I don’t quite remember its name, but there is a law about the exponential growth of computing power every 18 months or so. I think it’s Moore’s law. But anyway, one of the benefits of this rapid advancement is an amazing enhancement in the quality and complexity of video games. Sadly though, car games seem to have fallen behind.
Don’t get me wrong. I’m not talking here about graphics or gameplay or the precision with which the driving physics are simulated. My main concern in content. Whereas war games and FPS titles, to mention but a couple, utilize the new possibilities in terms of advanced graphics to offer players richer worlds and increasingly engaging stories, the makers of car games have just one thing in mind: racing.
Now, I do realize that that’s what a driving game comes down to at its core – for one car to try and overtake another. But does every damn car game has to be a racing one? Can’t we have one where you can just get into a nicely simulated road car and drive around a richly textured world, explore cities and road trip to other states? Can’t there be a cruising game or something, just for relaxation?
I think game makers prefer to stick to the racing formula when it comes to car games because, at the end of the day, video games that pay real money are about giving you an adrenaline kick, not relaxing you. And that cannot be achieved if you are cruising down the Pacific Coast Highway in a Rolls-Royce. It is to be found on the Spa or the Nurburgring, as your Porsche Cup car swaps paint with the McLaren GT next to you. Thing is though, there used to be great titles built around the idea of city racing, which is more interesting than track racing.

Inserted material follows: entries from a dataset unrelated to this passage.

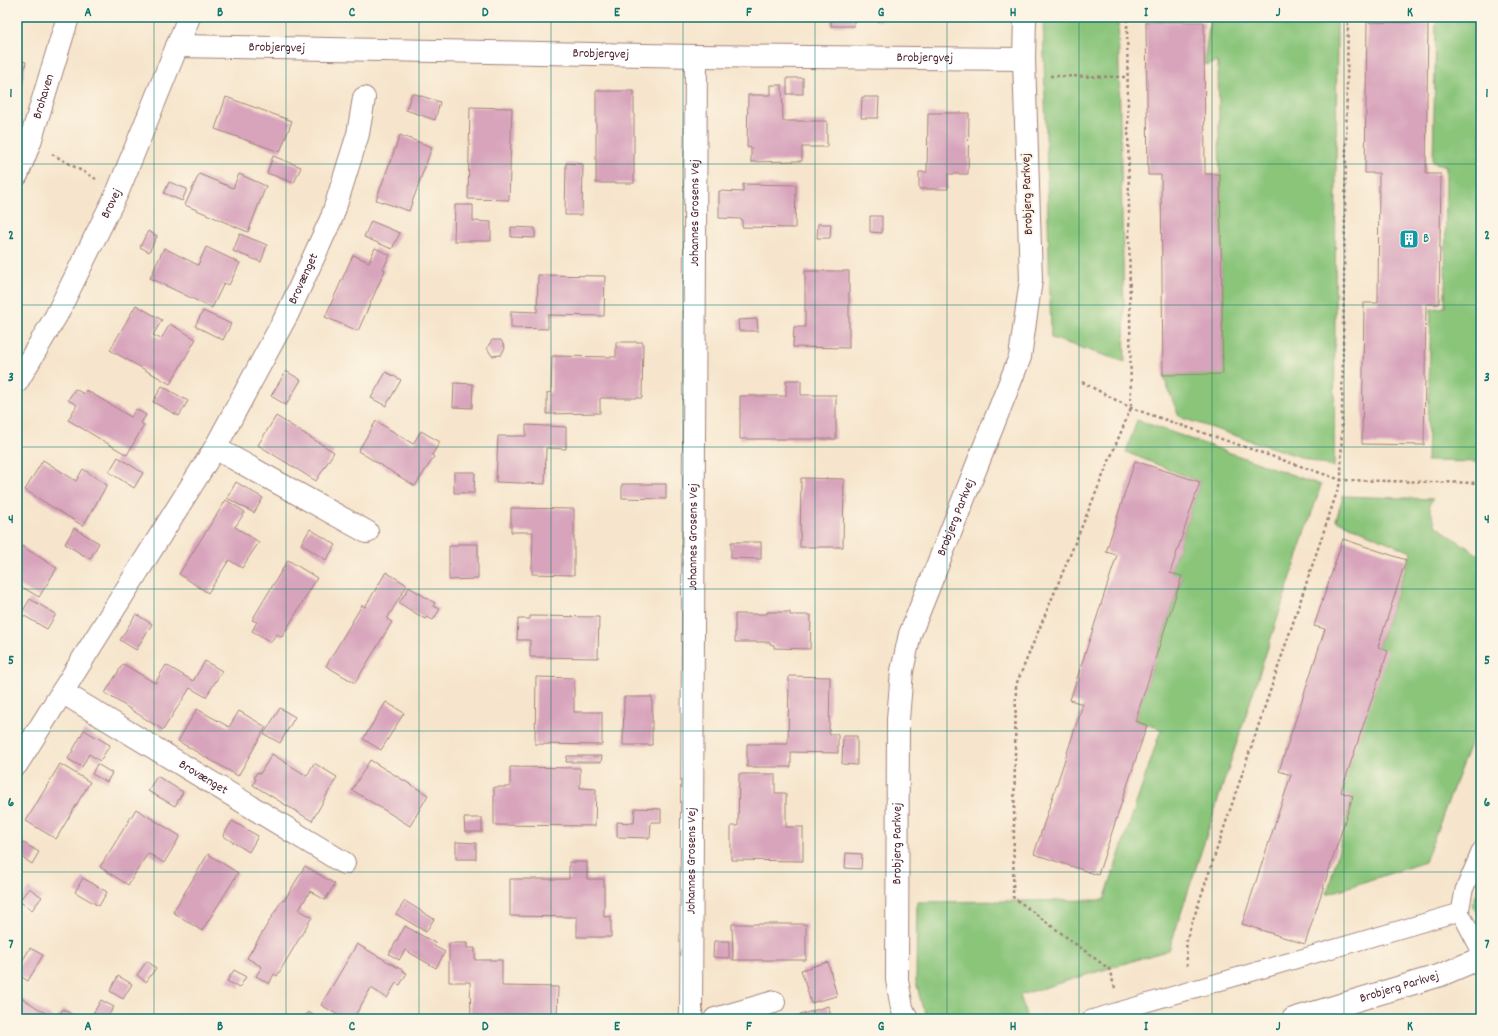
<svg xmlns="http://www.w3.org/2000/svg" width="1498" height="1036" viewBox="0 0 1498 1036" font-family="Dekko,sans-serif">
<rect width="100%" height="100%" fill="#fcf5e5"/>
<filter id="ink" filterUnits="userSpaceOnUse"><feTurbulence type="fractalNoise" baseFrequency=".025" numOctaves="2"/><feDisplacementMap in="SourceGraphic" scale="8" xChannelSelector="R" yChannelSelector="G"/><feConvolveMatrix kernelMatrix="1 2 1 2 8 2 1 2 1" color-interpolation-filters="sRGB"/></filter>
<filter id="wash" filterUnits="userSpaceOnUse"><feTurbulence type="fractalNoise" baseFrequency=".012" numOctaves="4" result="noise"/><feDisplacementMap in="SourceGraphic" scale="16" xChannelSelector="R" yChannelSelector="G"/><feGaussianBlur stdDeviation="0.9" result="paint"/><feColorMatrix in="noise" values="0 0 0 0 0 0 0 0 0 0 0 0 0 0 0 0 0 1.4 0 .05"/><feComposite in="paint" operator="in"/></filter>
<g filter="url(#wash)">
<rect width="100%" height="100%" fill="#f6e5cc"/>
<g fill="#8ac57a" stroke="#6a7252">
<polygon points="1043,17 1118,17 1125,362 1051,338"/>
<polygon points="1210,19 1337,21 1334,468 1179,417 1163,375 1223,373 1218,62 1204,65"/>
<polygon points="1436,19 1481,21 1481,462 1427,461 1431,309 1445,307 1446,166 1433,162"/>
<polygon points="1137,420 1321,485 1169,950 1020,995 1027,1019 929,1019 922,1006 916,981 917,902 1104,900 1161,729 1135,721 1182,577 1170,573 1200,482 1126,452"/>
<polygon points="1343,496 1433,499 1429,505 1436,526 1477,554 1481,554 1481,715 1425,862 1327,894 1353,796 1341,792 1378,647 1411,552 1336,520"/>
<polygon points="1481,885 1481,919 1472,905"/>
</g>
<g id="blocks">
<g fill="#d8a4bc">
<rect x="831" y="17" width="23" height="9"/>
<polygon points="874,17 884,17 879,22"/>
<polygon points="1146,22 1204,22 1205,174 1220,174 1223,374 1163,375 1161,175 1148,175"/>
<polygon points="1367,22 1428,23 1426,174 1441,174 1439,304 1426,304 1424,445 1362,444 1364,303 1378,303 1379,173 1365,173"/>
<polygon points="17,60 26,62 21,88 17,88"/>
<rect x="787" y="78" width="16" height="16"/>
<polygon points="771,85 782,85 783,121 827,121 827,147 802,147 802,161 751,162 751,148 747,147 748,95 771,95"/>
<rect x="596" y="91" width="38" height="92"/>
<polygon points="412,93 440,102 435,120 406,110"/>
<polygon points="226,97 292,121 280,152 215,129"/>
<polygon points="862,97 879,97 878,118 861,118"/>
<polygon points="470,107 512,108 509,200 468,199"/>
<polygon points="928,113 969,113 968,174 948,174 948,189 919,189 919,172 927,172"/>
<polygon points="400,135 432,147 409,211 376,200"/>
<polygon points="273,156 301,167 294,183 267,173"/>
<polygon points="566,163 583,164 582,215 565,215"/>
<polygon points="199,174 233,188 239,174 266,186 248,232 185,205"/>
<polygon points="169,182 187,189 182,201 164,193"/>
<polygon points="743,184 796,185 795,228 742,227 742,219 719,218 719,191 743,192"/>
<polygon points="455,205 473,205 473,221 491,222 491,241 454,241"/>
<polygon points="870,216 882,216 882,233 870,232"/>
<polygon points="371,221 400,233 392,249 364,237"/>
<polygon points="818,224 831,224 830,238 817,238"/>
<polygon points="511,227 535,228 535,238 511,237"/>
<polygon points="148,231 157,236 149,252 140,247"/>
<polygon points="240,234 267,245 261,262 233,251"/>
<polygon points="206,247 240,263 229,285 224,283 212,308 150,278 164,248 198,265"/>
<polygon points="375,248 390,255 383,269 385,270 358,331 325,317 353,255 369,262"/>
<polygon points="805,271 849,271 849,348 793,347 794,327 805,327"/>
<polygon points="538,275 605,276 604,316 548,315 548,329 511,328 511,311 537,312"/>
<polygon points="136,305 162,320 153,335 161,339 170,324 196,339 170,384 110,350"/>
<polygon points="203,311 231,324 223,340 195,326"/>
<polygon points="757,319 758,331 739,331 738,320"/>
<polygon points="492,340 501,340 505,348 501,355 492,356 487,348"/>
<polygon points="616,342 643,342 642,398 600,398 600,413 547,414 547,393 551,392 552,356 616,357"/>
<polygon points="286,371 301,380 286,405 271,396"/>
<polygon points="386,372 401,380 386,406 371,398"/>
<polygon points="786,380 801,380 801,395 836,395 836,439 740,439 740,396 786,396"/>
<polygon points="454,383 473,384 472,408 453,407"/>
<polygon points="162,386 188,401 179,416 153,402"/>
<polygon points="75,389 84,394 86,390 131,417 136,409 146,415 141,423 144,425 127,455 68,420 77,405 68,400"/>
<polygon points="276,416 334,452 316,481 258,445"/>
<polygon points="376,421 413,444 421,431 440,442 432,455 434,457 415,486 358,451"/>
<polygon points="526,425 566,427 566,449 546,448 545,484 496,482 498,436 526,436"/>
<polygon points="118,457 143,473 134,488 109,472"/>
<polygon points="43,460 76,481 83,469 107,485 83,526 25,490"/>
<polygon points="1135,461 1200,482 1170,573 1182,576 1135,721 1147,725 1098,875 1034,854 1083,704 1070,700 1117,555 1106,552"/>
<polygon points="454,472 475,472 474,493 454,493"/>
<polygon points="801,478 844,479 843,547 800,547"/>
<polygon points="236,482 263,498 254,513 227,498"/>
<polygon points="622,484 666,484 666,499 622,498"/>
<polygon points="226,500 245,512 235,527 259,542 242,568 229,560 208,593 179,574"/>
<polygon points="511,508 574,509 574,575 532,574 533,532 511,532"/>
<polygon points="74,528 99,543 90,559 65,544"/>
<polygon points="310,529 336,545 326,560 301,544"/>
<polygon points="1343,539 1406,560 1378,647 1388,651 1341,792 1353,796 1305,944 1242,924 1291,775 1279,771 1325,629 1314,626"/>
<polygon points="731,542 761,542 761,559 731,558"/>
<polygon points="17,543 57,568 39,597 17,584"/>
<polygon points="457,544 478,544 478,579 449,580 449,546 457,546"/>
<polygon points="288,560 317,578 282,637 276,634 271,642 252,631 257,622 252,620"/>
<polygon points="386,572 407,585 387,619 392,622 355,683 326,666 362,605 365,607"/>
<polygon points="409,587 435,603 433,606 440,609 433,620 427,617 425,619 399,603"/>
<polygon points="30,599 56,614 47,629 21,614"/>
<polygon points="767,612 790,612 790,615 811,615 810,649 774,648 774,645 770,644 770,642 735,642 735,614 767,614"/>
<polygon points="136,614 152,624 136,650 120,640"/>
<polygon points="530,616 599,617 598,658 530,657 530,640 517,640 518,619 530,619"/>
<polygon points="205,661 222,671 206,697 190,688 163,730 105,693 123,664 155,683 166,665 193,681"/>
<polygon points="789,676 830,677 829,734 838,734 838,753 791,752 791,767 747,767 747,744 788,744"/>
<polygon points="536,677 574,678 574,712 602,712 602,745 535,744"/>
<polygon points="624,697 652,697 652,745 623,745"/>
<polygon points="386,702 404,713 381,750 363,739"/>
<polygon points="280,708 295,717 280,743 264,734"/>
<polygon points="197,709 229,727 239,711 266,727 238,776 178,741"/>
<polygon points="84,730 110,745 100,761 89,754 82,767 68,759"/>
<polygon points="843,736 857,736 857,765 842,764"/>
<polygon points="272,754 307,776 314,763 337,777 312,821 253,785 256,779 254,778 257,772 260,774"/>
<polygon points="567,756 602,756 601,762 566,762"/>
<polygon points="370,760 428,795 410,826 352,790"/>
<polygon points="60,764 90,782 56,839 26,821"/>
<polygon points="97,764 112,773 107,782 92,774"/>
<polygon points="510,767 580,768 580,788 596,789 595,826 494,825 494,787 510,787"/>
<polygon points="739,774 775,774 775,793 786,793 786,827 803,827 803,861 731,860 731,826 738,826"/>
<polygon points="157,776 183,792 175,806 148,791"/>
<polygon points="635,808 661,809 661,822 651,822 650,838 617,837 617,822 634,823"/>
<polygon points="136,809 180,836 164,863 148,853 128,885 100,867"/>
<polygon points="464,818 482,818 482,832 465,832"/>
<polygon points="232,821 258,836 249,852 223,836"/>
<polygon points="17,839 39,852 32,864 17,854"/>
<polygon points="456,842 476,843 476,859 456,859"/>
<polygon points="846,853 862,854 861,869 845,868"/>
<polygon points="208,854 238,873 202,931 173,912"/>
<polygon points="569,862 587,862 587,879 604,879 604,917 611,916 611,937 577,937 577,917 510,916 510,879 569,879"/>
<polygon points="305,866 335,884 325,900 310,891 299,910 312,917 277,976 274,974 269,984 256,976 262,967 247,958 282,900 284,901"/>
<polygon points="83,878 107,892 99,906 75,892"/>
<polygon points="29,888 42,897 32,910 19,901"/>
<polygon points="405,901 434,919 426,932 396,914"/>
<polygon points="732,924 806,924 806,960 733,960"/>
<polygon points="405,926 435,943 434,946 445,952 436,968 405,950 399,960 389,954"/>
<polygon points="714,941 729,941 729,958 713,957"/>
<polygon points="449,943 467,943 467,948 475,948 475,960 502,960 502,986 558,987 557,1019 471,1019 470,982 449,982"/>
<polygon points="357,944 404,971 404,972 407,973 400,985 396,983 387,998 371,988 353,1019 345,1019 321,1005"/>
<polygon points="30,948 43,955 28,981 17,974 17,970"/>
<polygon points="147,961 156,968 146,982 137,975"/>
<polygon points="828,962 837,996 811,1003 801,970"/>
<polygon points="234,970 246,977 239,988 227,981"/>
<polygon points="118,976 132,984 123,999 110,991"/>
<polygon points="20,997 55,1019 17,1019 17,1001"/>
<polygon points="101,1000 114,1007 106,1019 90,1019"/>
<polygon points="828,1006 832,1019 797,1019 797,1016"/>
<polygon points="63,1009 80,1019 57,1019"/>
<polygon points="308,1012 320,1019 304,1019"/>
</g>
</g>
</g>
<g filter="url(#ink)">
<use href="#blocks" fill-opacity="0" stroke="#a0827c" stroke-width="1"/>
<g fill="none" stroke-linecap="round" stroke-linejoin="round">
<g stroke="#a0827c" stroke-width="19">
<g id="service">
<polyline points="1460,912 1464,890 1481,850"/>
<polyline points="1091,1019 1460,912 1481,952"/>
</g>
</g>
<g stroke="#a0827c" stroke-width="24">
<g id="minor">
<path id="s1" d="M177,46L696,56L1024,59"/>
<path id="s2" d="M17,175L30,142L68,17"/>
<polyline points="215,448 367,532"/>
<path id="s3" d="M62,692L344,863"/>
<path id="s4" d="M17,764L215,448L288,313L332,217L358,134L364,98"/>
<path id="s5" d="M691,1019L696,56"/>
<polyline points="715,1019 774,1002"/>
<path id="s6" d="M907,1019L902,1008L897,980L898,719L902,671L910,634L1020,357L1031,280L1024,59L1025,17"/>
<path id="s7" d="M1293,1019L1441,975L1481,958"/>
</g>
</g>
<g stroke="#a0827c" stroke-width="24">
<g id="tertiary">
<path id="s8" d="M17,382L56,316L118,191L189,17"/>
</g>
</g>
<g stroke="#a0827c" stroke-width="2.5" stroke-dasharray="3 3" stroke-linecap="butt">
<polyline points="1050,76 1127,77"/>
<polyline points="52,154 96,179"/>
<polyline points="1082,382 1131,408 1341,480 1481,483"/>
<polyline points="1187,966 1186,941 1341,480 1348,17"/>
<polyline points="1115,988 1109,969 1013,897 1016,685 1131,408 1127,17"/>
</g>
<use href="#service" stroke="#fff" stroke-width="17"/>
<use href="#minor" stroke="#fff" stroke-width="22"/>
<use href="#tertiary" stroke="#fff" stroke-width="22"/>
</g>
</g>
<path fill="none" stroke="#0f766e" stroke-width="1" stroke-opacity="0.55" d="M154,17V1019M286,17V1019M419,17V1019M551,17V1019M683,17V1019M815,17V1019M947,17V1019M1079,17V1019M1212,17V1019M1344,17V1019M17,164H1481M17,305H1481M17,447H1481M17,589H1481M17,731H1481M17,872H1481"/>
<defs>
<g id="building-square" transform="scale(1)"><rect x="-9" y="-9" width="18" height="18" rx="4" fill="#0f9aa8" stroke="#fcf5e5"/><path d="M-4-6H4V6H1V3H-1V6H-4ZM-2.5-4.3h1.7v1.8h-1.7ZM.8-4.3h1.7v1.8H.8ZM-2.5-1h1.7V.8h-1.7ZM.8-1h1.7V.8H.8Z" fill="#fff"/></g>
</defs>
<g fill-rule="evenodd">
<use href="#building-square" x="1409" y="239"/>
</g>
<g text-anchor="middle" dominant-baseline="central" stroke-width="3.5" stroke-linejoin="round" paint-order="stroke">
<g font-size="13" fill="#4a1f2b" stroke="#fcf5e5">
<text stroke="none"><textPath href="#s1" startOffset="100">Brobjergvej</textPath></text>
<text stroke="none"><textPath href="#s1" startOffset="424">Brobjergvej</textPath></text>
<text stroke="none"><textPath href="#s1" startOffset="748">Brobjergvej</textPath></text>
<text stroke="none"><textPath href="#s2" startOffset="83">Brohaven</textPath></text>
<text transform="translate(1028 194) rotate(-92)">Brobjerg Parkvej</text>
<text stroke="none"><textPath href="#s8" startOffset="202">Brovej</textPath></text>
<text stroke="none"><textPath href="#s5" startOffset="806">Johannes Grosens Vej</textPath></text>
<text stroke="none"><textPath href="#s4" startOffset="564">Brovænget</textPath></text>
<text stroke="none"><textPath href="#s6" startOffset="513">Brobjerg Parkvej</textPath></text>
<text stroke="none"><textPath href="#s5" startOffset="482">Johannes Grosens Vej</textPath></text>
<text stroke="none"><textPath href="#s3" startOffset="165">Brovænget</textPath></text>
<text stroke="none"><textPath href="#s6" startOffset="177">Brobjerg Parkvej</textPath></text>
<text stroke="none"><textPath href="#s5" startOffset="158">Johannes Grosens Vej</textPath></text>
<text stroke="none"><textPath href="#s7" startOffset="111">Brobjerg Parkvej</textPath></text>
</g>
<g font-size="13" fill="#0d838f" stroke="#fcf5e5" text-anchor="start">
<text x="1423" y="239">B</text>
</g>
</g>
<rect width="1498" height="1036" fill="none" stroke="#fcf5e5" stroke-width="44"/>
<rect x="22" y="22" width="1454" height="992" fill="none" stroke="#0f766e" stroke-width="1.5"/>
<g font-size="13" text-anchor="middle" font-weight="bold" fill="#0f766e">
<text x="88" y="16">A</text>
<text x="220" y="16">B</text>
<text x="352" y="16">C</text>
<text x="485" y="16">D</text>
<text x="617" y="16">E</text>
<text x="749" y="16">F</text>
<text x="881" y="16">G</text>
<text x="1013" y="16">H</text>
<text x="1146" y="16">I</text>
<text x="1278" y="16">J</text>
<text x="1410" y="16">K</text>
<text x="11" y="97">1</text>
<text x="1487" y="97">1</text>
<text x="11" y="239">2</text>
<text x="1487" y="239">2</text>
<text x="11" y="381">3</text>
<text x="1487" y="381">3</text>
<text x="11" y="523">4</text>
<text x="1487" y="523">4</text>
<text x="11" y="664">5</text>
<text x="1487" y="664">5</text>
<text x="11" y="806">6</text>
<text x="1487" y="806">6</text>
<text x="11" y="948">7</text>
<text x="1487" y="948">7</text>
<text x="88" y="1030">A</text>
<text x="220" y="1030">B</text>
<text x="352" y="1030">C</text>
<text x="485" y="1030">D</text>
<text x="617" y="1030">E</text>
<text x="749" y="1030">F</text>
<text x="881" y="1030">G</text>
<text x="1013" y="1030">H</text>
<text x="1146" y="1030">I</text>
<text x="1278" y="1030">J</text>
<text x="1410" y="1030">K</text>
</g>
</svg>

I mean, if you are hellbent on making racing games, at least let us loose in an open world with traffic and cops and stuff. I’m sorry racing fans, but a closed circuit can get really boring, really quickly. We don’t wanna be naming names here, but I’m sure you agree that circuit racing games, not matter how many cars they offer, how exact is their simulation of the track, the car and the driving characteristics, they are not played with for very long. You spend $99 on a game expecting to get at least six month worth of fun out of it, and you chuck it away after two weeks.
Part of it is, of course, the obsession with simulation, which makes games unnecessarily difficult and therefore less fun. Simulators, generally speaking, appeal only to hard-core aficionados. They are just annoying to an average user. With car games especially we need a bit of arcade so as to keep things loose and fun. For us an ideal car game would have the amazingly detailed world of the GTA games, the cool and fun driving physics of something like Driver San Francisco, and the car variety of the latest Gran Turismo. Oh, and it mustn’t be expensive. And of course, cockpit view is a must!